Page-level text extractions:

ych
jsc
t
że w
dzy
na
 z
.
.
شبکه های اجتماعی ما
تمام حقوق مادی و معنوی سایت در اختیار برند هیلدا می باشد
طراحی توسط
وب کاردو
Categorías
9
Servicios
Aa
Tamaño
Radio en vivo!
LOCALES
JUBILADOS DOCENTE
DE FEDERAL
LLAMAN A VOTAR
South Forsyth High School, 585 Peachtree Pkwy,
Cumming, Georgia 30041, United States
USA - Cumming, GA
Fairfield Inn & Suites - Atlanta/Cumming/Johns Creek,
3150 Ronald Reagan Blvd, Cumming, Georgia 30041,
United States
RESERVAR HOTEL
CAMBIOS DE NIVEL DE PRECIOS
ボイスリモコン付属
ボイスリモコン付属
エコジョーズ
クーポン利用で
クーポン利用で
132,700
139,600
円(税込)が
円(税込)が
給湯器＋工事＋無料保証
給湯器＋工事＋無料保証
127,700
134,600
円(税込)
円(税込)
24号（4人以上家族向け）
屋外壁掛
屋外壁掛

- [THE PROBLEM]: Write out every line of the entries above, keeping each one identical to how it appears.

- [RESPONSE TO THIS TASK]:
ych
jsc
t
że w
dzy
na
 z
.
.
شبکه های اجتماعی ما
تمام حقوق مادی و معنوی سایت در اختیار برند هیلدا می باشد
طراحی توسط
وب کاردو
Categorías
9
Servicios
Aa
Tamaño
Radio en vivo!
LOCALES
JUBILADOS DOCENTE
DE FEDERAL
LLAMAN A VOTAR
South Forsyth High School, 585 Peachtree Pkwy,
Cumming, Georgia 30041, United States
USA - Cumming, GA
Fairfield Inn & Suites - Atlanta/Cumming/Johns Creek,
3150 Ronald Reagan Blvd, Cumming, Georgia 30041,
United States
RESERVAR HOTEL
CAMBIOS DE NIVEL DE PRECIOS
ボイスリモコン付属
ボイスリモコン付属
エコジョーズ
クーポン利用で
クーポン利用で
132,700
139,600
円(税込)が
円(税込)が
給湯器＋工事＋無料保証
給湯器＋工事＋無料保証
127,700
134,600
円(税込)
円(税込)
24号（4人以上家族向け）
屋外壁掛
屋外壁掛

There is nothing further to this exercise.